Top of TEXT SHOWN

The legislature may authorize cities to take more land and property than is needed for actual construction in the laying out, widening, extending, or relocating parks,[Pg 249] public places, highways or streets, provided, however, that the additional land and property so authorised to be taken shall be no more than sufficient to form suitable building sites abutting on such park, public place, highway or street. After so much of the land and property has been appropriated for such park, public place, highway or street as is needed therefor, the remainder may be sold or leased.

Words in italics are new.

2

Acts of New York, 1911. Chap. 679

AN ACT to amend the Greater New York charter, in relation to the payment of the cost of certain public improvements.

Bottom of TEXT SHOWN

EXERCISE SET:
A - Reproduce everything in the land-taking passage from "The legislature may" down to "certain public improvements.".
B - Answer these from the land-taking passage:
(i) Once the land needed for the park, public place, highway or street has been appropriated, what may be done with the remainder?
(ii) What does the passage say about words in italics?
(iii) Which chapter of the Acts of New York, 1911, is cited?
Rely on nothing but the land-taking passage.

Top of DATA PROVIDED

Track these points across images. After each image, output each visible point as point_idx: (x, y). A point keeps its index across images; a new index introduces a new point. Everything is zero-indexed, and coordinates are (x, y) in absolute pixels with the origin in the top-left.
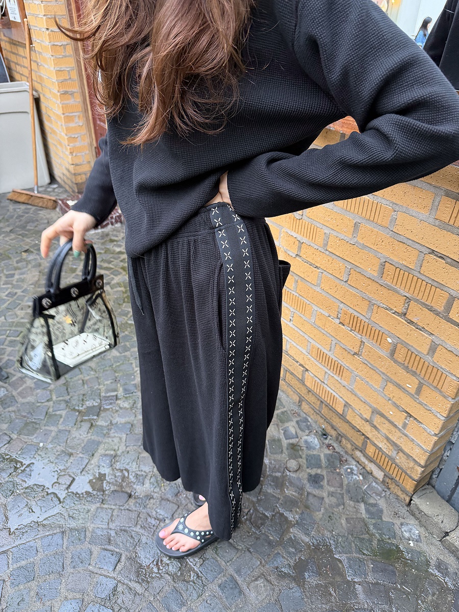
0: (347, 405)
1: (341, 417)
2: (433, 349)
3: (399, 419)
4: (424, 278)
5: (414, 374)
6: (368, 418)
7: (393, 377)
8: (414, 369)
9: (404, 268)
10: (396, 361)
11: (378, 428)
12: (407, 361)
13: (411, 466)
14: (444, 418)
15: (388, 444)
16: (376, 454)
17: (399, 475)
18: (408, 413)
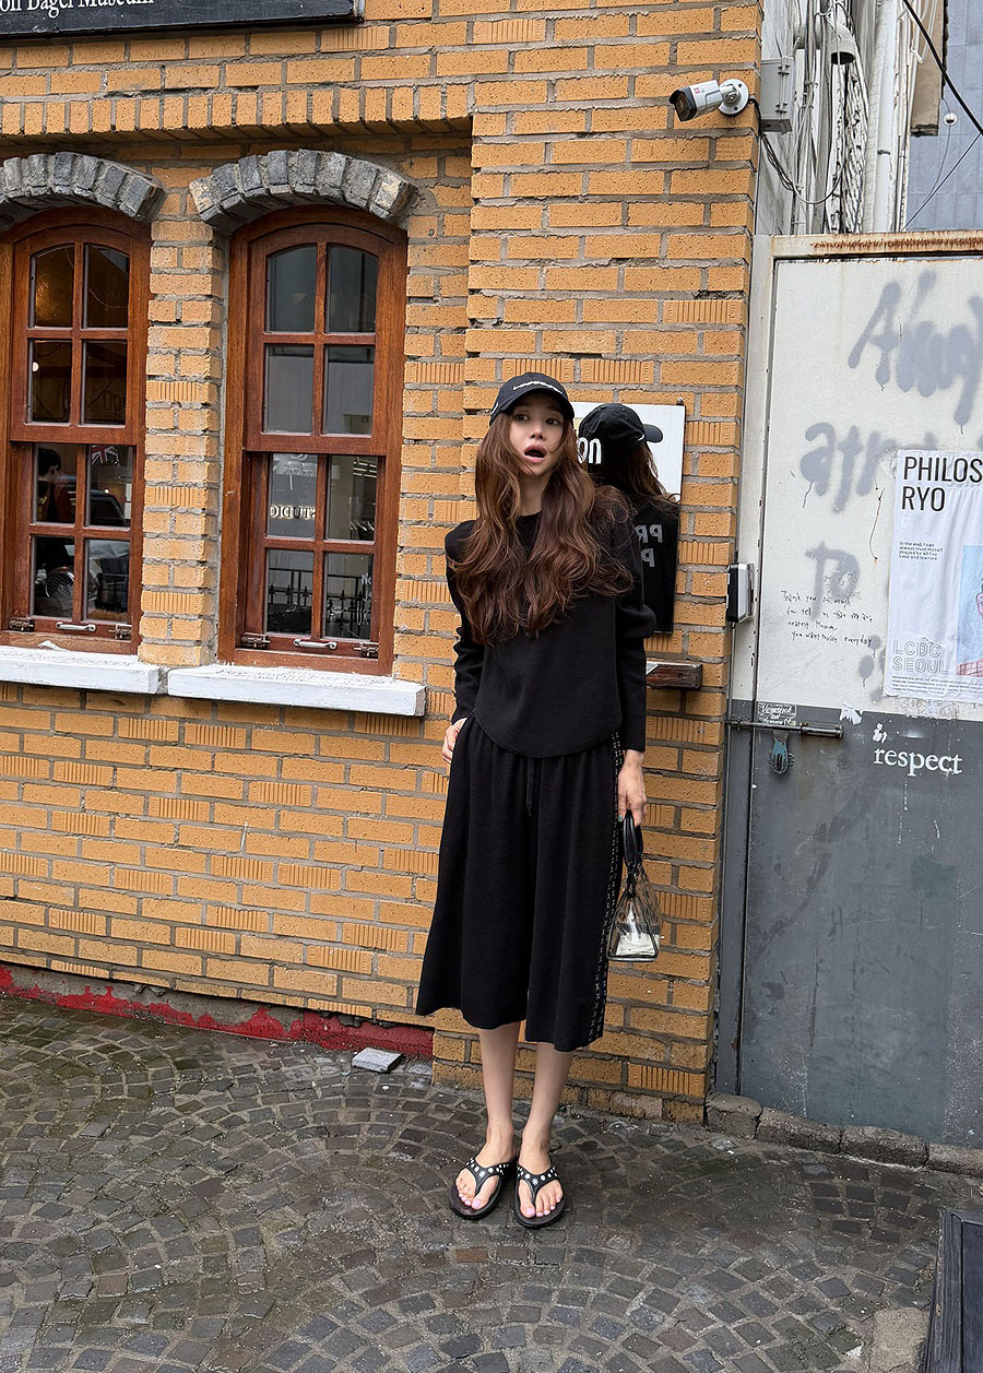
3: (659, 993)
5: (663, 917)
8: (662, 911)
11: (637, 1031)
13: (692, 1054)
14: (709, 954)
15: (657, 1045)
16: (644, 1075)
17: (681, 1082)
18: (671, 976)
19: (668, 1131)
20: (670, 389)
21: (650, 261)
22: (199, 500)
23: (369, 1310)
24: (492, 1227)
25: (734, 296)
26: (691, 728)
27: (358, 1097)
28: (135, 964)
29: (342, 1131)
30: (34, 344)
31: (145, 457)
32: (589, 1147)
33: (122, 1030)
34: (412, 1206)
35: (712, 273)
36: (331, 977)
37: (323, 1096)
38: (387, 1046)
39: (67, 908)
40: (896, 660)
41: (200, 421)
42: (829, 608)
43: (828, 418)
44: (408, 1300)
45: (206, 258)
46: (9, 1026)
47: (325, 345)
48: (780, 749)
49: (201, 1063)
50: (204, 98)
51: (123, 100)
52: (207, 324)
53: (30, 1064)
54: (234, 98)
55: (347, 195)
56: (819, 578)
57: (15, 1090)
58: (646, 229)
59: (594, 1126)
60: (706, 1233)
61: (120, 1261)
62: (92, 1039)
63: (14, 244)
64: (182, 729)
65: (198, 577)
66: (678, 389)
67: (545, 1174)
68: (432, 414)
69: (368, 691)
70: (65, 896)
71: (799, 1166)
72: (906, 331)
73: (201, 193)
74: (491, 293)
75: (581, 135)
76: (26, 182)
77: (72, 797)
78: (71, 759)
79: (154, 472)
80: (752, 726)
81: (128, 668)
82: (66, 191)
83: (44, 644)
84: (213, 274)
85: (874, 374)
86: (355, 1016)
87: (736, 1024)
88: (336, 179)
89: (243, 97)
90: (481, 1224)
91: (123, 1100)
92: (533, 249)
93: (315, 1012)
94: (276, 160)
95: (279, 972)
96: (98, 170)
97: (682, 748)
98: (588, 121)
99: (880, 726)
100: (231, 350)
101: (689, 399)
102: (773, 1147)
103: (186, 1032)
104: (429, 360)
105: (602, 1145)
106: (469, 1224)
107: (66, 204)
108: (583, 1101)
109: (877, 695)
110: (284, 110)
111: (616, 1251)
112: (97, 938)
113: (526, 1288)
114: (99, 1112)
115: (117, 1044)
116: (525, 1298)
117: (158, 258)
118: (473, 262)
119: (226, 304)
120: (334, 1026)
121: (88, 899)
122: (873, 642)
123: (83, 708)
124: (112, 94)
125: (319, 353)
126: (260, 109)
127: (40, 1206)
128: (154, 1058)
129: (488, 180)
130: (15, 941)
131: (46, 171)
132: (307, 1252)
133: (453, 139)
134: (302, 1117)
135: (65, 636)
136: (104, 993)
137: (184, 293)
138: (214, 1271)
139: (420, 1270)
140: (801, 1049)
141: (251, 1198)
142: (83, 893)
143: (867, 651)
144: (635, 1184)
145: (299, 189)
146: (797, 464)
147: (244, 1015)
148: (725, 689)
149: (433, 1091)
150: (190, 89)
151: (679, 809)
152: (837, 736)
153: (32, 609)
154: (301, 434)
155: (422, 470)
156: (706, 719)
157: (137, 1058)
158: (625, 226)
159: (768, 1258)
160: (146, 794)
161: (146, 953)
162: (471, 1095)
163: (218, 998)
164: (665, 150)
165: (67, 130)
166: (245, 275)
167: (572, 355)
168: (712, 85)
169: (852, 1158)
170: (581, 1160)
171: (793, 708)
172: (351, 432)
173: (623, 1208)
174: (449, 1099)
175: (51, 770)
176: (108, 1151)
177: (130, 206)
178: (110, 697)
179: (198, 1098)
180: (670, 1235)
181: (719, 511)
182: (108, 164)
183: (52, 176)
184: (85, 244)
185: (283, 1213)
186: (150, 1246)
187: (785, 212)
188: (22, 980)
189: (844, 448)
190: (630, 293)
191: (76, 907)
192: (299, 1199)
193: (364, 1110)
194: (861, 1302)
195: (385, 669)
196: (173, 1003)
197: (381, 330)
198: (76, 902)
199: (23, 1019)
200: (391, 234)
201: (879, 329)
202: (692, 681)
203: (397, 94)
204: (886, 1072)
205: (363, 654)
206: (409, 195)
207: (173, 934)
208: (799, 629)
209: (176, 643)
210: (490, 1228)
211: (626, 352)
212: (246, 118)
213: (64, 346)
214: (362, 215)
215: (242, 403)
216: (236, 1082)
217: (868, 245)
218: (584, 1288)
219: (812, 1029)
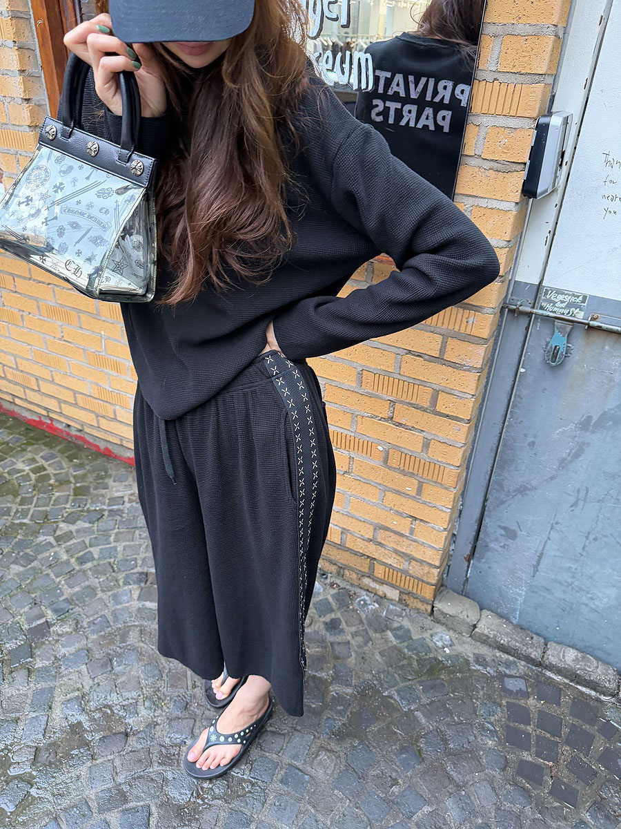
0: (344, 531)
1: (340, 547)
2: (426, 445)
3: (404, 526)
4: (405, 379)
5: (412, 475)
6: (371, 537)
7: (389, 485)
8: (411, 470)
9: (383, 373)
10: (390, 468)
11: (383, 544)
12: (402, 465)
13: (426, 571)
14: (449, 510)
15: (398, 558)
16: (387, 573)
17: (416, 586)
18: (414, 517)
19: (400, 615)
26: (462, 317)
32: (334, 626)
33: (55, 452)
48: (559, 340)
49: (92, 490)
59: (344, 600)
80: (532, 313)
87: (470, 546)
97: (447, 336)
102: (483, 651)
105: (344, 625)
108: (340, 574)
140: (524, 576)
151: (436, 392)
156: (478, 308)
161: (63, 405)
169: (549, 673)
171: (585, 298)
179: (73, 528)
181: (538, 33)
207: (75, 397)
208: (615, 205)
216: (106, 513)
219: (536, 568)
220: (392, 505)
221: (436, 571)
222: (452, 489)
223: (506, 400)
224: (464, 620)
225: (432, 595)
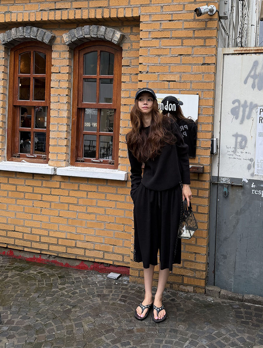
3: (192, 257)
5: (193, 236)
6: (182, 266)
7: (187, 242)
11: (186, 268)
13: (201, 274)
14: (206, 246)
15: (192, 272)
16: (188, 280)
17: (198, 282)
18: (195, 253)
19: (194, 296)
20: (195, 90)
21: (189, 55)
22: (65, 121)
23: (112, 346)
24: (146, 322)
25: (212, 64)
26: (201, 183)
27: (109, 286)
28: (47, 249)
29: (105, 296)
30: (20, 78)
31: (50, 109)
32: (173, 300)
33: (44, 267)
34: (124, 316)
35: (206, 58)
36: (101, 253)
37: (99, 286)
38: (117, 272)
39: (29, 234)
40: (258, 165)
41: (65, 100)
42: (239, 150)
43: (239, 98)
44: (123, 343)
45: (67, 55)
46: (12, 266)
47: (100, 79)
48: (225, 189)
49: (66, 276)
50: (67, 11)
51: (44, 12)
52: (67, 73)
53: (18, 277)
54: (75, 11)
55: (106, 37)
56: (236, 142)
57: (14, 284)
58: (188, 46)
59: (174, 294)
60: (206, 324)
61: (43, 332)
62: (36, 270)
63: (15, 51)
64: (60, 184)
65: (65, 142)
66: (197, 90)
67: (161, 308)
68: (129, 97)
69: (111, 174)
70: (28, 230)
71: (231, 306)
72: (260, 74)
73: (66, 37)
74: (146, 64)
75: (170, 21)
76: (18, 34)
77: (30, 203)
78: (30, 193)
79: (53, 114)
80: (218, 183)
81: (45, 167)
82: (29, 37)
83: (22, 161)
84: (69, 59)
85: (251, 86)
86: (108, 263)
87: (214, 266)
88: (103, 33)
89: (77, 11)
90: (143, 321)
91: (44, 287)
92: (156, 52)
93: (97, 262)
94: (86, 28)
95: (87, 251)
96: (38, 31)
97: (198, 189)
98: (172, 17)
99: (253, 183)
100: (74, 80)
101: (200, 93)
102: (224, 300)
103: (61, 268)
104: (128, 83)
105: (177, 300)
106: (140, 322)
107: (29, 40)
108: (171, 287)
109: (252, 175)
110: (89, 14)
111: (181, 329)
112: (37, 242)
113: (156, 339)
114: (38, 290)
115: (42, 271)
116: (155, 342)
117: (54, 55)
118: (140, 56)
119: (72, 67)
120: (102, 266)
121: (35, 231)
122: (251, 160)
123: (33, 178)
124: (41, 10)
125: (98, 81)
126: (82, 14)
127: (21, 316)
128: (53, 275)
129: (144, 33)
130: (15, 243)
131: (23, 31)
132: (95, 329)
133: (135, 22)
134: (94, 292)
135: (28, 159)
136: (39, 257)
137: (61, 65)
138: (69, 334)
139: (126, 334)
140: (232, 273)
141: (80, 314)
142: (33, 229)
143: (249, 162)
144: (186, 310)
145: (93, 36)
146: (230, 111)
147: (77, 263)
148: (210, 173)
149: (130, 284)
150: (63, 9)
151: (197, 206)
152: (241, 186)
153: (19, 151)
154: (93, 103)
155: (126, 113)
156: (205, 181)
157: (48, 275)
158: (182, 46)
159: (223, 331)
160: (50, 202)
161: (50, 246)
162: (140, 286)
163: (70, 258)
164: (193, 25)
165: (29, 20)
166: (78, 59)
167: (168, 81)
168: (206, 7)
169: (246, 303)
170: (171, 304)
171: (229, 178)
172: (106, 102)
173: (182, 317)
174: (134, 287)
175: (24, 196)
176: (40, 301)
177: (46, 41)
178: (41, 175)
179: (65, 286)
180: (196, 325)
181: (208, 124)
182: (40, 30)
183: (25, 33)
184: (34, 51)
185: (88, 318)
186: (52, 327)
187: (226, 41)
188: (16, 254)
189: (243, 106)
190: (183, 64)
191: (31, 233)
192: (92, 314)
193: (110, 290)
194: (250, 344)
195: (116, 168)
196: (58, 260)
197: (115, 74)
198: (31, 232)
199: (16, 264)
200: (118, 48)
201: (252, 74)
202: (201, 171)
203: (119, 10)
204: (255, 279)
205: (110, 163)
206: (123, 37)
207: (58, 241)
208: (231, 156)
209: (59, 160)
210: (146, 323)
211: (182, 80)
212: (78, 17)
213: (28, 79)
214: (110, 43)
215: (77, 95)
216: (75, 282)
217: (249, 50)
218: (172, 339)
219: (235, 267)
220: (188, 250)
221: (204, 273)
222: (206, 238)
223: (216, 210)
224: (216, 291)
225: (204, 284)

Bottom of DATA PROVIDED

YOUR WRITTEN ANSWERS:
A -
The legislature may authorize cities to take more land and property than is needed for actual construction in the laying out, widening, extending, or relocating parks,[Pg 249] public places, highways or streets, provided, however, that the additional land and property so authorised to be taken shall be no more than sufficient to form suitable building sites abutting on such park, public place, highway or street. After so much of the land and property has been appropriated for such park, public place, highway or street as is needed therefor, the remainder may be sold or leased.

Words in italics are new.

2

Acts of New York, 1911. Chap. 679

AN ACT to amend the Greater New York charter, in relation to the payment of the cost of certain public improvements.

B -
(i) It may be sold or leased.
(ii) They are new.
(iii) Chap. 679.